What lines of the material below hold the string "číslo"? Copy them out.
----------------
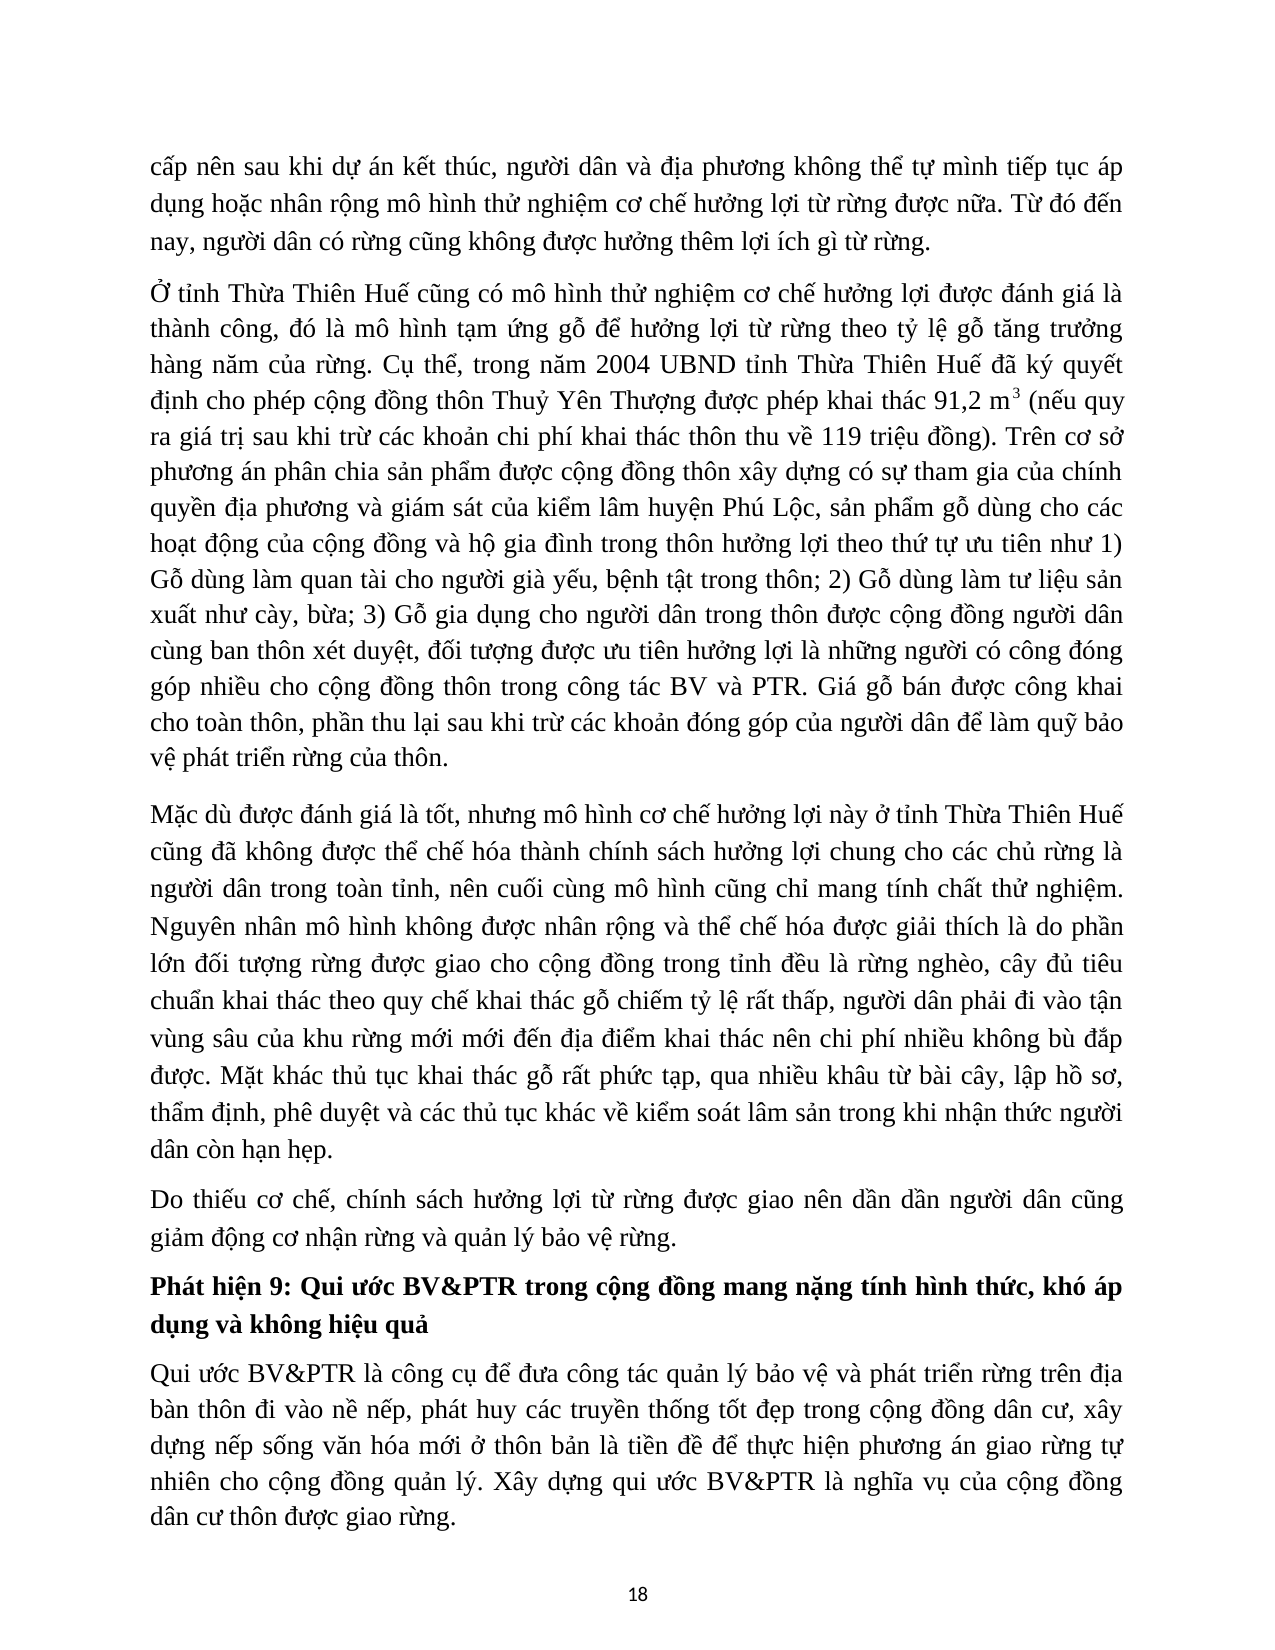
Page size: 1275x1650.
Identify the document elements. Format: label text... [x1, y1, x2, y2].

text Do thiếu cơ chế, chính sách hưởng lợi từ rừng được giao nên dần dần người dân cũng giảm động cơ nhận rừng và quản lý bảo vệ rừng. [150, 1183, 1125, 1252]
text Ở tỉnh Thừa Thiên Huế cũng có mô hình thử nghiệm cơ chế hưởng lợi được đánh giá là thành công, đó là mô hình tạm ứng gỗ để hưởng lợi từ rừng theo tỷ lệ gỗ tăng trưởng hàng năm của rừng. Cụ thể, trong năm 2004 UBND tỉnh Thừa Thiên Huế đã ký quyết định cho phép cộng đồng thôn Thuỷ Yên Thượng được phép khai thác 91,2 m3 (nếu quy ra giá trị sau khi trừ các khoản chi phí khai thác thôn thu về 119 triệu đồng). Trên cơ sở phương án phân chia sản phẩm được cộng đồng thôn xây dựng có sự tham gia của chính quyền địa phương và giám sát của kiểm lâm huyện Phú Lộc, sản phẩm gỗ dùng cho các hoạt động của cộng đồng và hộ gia đình trong thôn hưởng lợi theo thứ tự ưu tiên như 1) Gỗ dùng làm quan tài cho người già yếu, bệnh tật trong thôn; 2) Gỗ dùng làm tư liệu sản xuất như cày, bừa; 3) Gỗ gia dụng cho người dân trong thôn được cộng đồng người dân cùng ban thôn xét duyệt, đối tượng được ưu tiên hưởng lợi là những người có công đóng góp nhiều cho cộng đồng thôn trong công tác BV và PTR. Giá gỗ bán được công khai cho toàn thôn, phần thu lại sau khi trừ các khoản đóng góp của người dân để làm quỹ bảo vệ phát triển rừng của thôn. [150, 277, 1125, 772]
text Mặc dù được đánh giá là tốt, nhưng mô hình cơ chế hưởng lợi này ở tỉnh Thừa Thiên Huế cũng đã không được thể chế hóa thành chính sách hưởng lợi chung cho các chủ rừng là người dân trong toàn tỉnh, nên cuối cùng mô hình cũng chỉ mang tính chất thử nghiệm. Nguyên nhân mô hình không được nhân rộng và thể chế hóa được giải thích là do phần lớn đối tượng rừng được giao cho cộng đồng trong tỉnh đều là rừng nghèo, cây đủ tiêu chuẩn khai thác theo quy chế khai thác gỗ chiếm tỷ lệ rất thấp, người dân phải đi vào tận vùng sâu của khu rừng mới mới đến địa điểm khai thác nên chi phí nhiều không bù đắp được. Mặt khác thủ tục khai thác gỗ rất phức tạp, qua nhiều khâu từ bài cây, lập hồ sơ, thẩm định, phê duyệt và các thủ tục khác về kiểm soát lâm sản trong khi nhận thức người dân còn hạn hẹp. [150, 798, 1125, 1165]
text Qui ước BV&PTR là công cụ để đưa công tác quản lý bảo vệ và phát triển rừng trên địa bàn thôn đi vào nề nếp, phát huy các truyền thống tốt đẹp trong cộng đồng dân cư, xây dựng nếp sống văn hóa mới ở thôn bản là tiền đề để thực hiện phương án giao rừng tự nhiên cho cộng đồng quản lý. Xây dựng qui ước BV&PTR là nghĩa vụ của cộng đồng dân cư thôn được giao rừng. [150, 1357, 1125, 1532]
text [150, 150, 1125, 256]
text Phát hiện 9: Qui ước BV&PTR trong cộng đồng mang nặng tính hình thức, khó áp dụng và không hiệu quả [150, 1270, 1125, 1339]
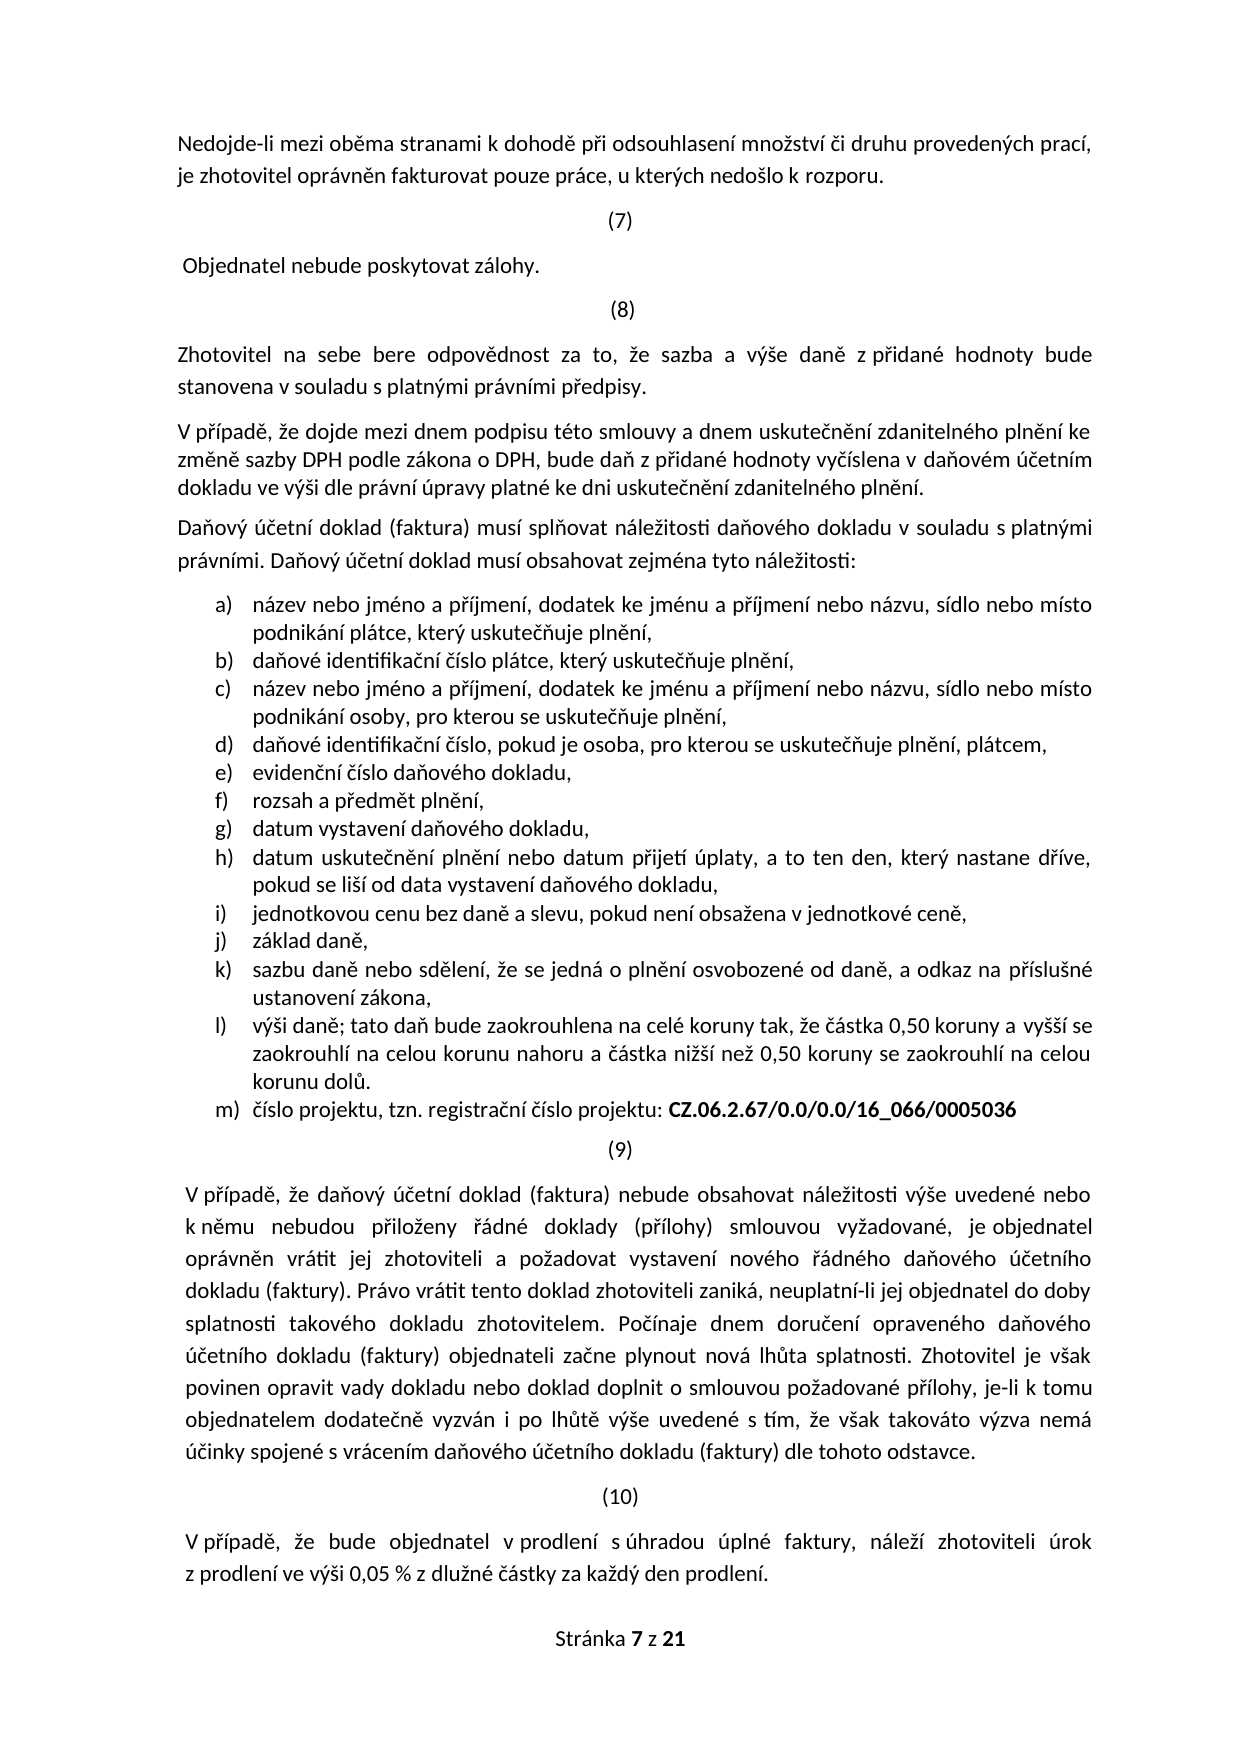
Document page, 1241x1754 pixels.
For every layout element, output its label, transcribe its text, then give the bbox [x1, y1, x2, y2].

text (10) [148, 1482, 1093, 1510]
text V případě, že daňový účetní doklad (faktura) nebude obsahovat náležitosti výše uvedené nebo k němu nebudou přiloženy řádné doklady (přílohy) smlouvou vyžadované, je objednatel oprávněn vrátit jej zhotoviteli a požadovat vystavení nového řádného daňového účetního dokladu (faktury). Právo vrátit tento doklad zhotoviteli zaniká, neuplatní-li jej objednatel do doby splatnosti takového dokladu zhotovitelem. Počínaje dnem doručení opraveného daňového účetního dokladu (faktury) objednateli začne plynout nová lhůta splatnosti. Zhotovitel je však povinen opravit vady dokladu nebo doklad doplnit o smlouvou požadované přílohy, je-li k tomu objednatelem dodatečně vyzván i po lhůtě výše uvedené s tím, že však takováto výzva nemá účinky spojené s vrácením daňového účetního dokladu (faktury) dle tohoto odstavce. [185, 1180, 1093, 1466]
list název nebo jméno a příjmení, dodatek ke jménu a příjmení nebo názvu, sídlo nebo místo podnikání plátce, který uskutečňuje plnění, [215, 590, 1093, 646]
text Objednatel nebude poskytovat zálohy. [177, 251, 1093, 279]
list evidenční číslo daňového dokladu, [215, 758, 1093, 787]
text V případě, že bude objednatel v prodlení s úhradou úplné faktury, náleží zhotoviteli úrok z prodlení ve výši 0,05 % z dlužné částky za každý den prodlení. [185, 1527, 1093, 1587]
list jednotkovou cenu bez daně a slevu, pokud není obsažena v jednotkové ceně, [215, 899, 1093, 927]
text (8) [148, 295, 1093, 323]
list rozsah a předmět plnění, [215, 787, 1093, 814]
text (7) [148, 206, 1093, 234]
text (9) [148, 1135, 1093, 1163]
list výši daně; tato daň bude zaokrouhlena na celé koruny tak, že částka 0,50 koruny a vyšší se zaokrouhlí na celou korunu nahoru a částka nižší než 0,50 koruny se zaokrouhlí na celou korunu dolů. [215, 1011, 1093, 1095]
list číslo projektu, tzn. registrační číslo projektu: CZ.06.2.67/0.0/0.0/16_066/0005036 [215, 1095, 1093, 1123]
list datum uskutečnění plnění nebo datum přijetí úplaty, a to ten den, který nastane dříve, pokud se liší od data vystavení daňového dokladu, [215, 843, 1093, 899]
list název nebo jméno a příjmení, dodatek ke jménu a příjmení nebo názvu, sídlo nebo místo podnikání osoby, pro kterou se uskutečňuje plnění, [215, 674, 1093, 731]
list daňové identifikační číslo plátce, který uskutečňuje plnění, [215, 646, 1093, 674]
list sazbu daně nebo sdělení, že se jedná o plnění osvobozené od daně, a odkaz na příslušné ustanovení zákona, [215, 955, 1093, 1011]
list základ daně, [215, 927, 1093, 955]
text Zhotovitel na sebe bere odpovědnost za to, že sazba a výše daně z přidané hodnoty bude stanovena v souladu s platnými právními předpisy. [177, 340, 1093, 400]
text Nedojde-li mezi oběma stranami k dohodě při odsouhlasení množství či druhu provedených prací, je zhotovitel oprávněn fakturovat pouze práce, u kterých nedošlo k rozporu. [177, 129, 1093, 189]
list daňové identifikační číslo, pokud je osoba, pro kterou se uskutečňuje plnění, plátcem, [215, 731, 1093, 758]
list datum vystavení daňového dokladu, [215, 814, 1093, 843]
subtitle V případě, že dojde mezi dnem podpisu této smlouvy a dnem uskutečnění zdanitelného plnění ke změně sazby DPH podle zákona o DPH, bude daň z přidané hodnoty vyčíslena v daňovém účetním dokladu ve výši dle právní úpravy platné ke dni uskutečnění zdanitelného plnění. [177, 417, 1093, 501]
text Daňový účetní doklad (faktura) musí splňovat náležitosti daňového dokladu v souladu s platnými právními. Daňový účetní doklad musí obsahovat zejména tyto náležitosti: [177, 513, 1093, 574]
----------------
■ COMPLETED TASK:
list evidenční číslo daňového dokladu, [215, 758, 1093, 787]
list číslo projektu, tzn. registrační číslo projektu: CZ.06.2.67/0.0/0.0/16_066/0005036 [215, 1095, 1093, 1123]
list daňové identifikační číslo plátce, který uskutečňuje plnění, [215, 646, 1093, 674]
list daňové identifikační číslo, pokud je osoba, pro kterou se uskutečňuje plnění, plátcem, [215, 731, 1093, 758]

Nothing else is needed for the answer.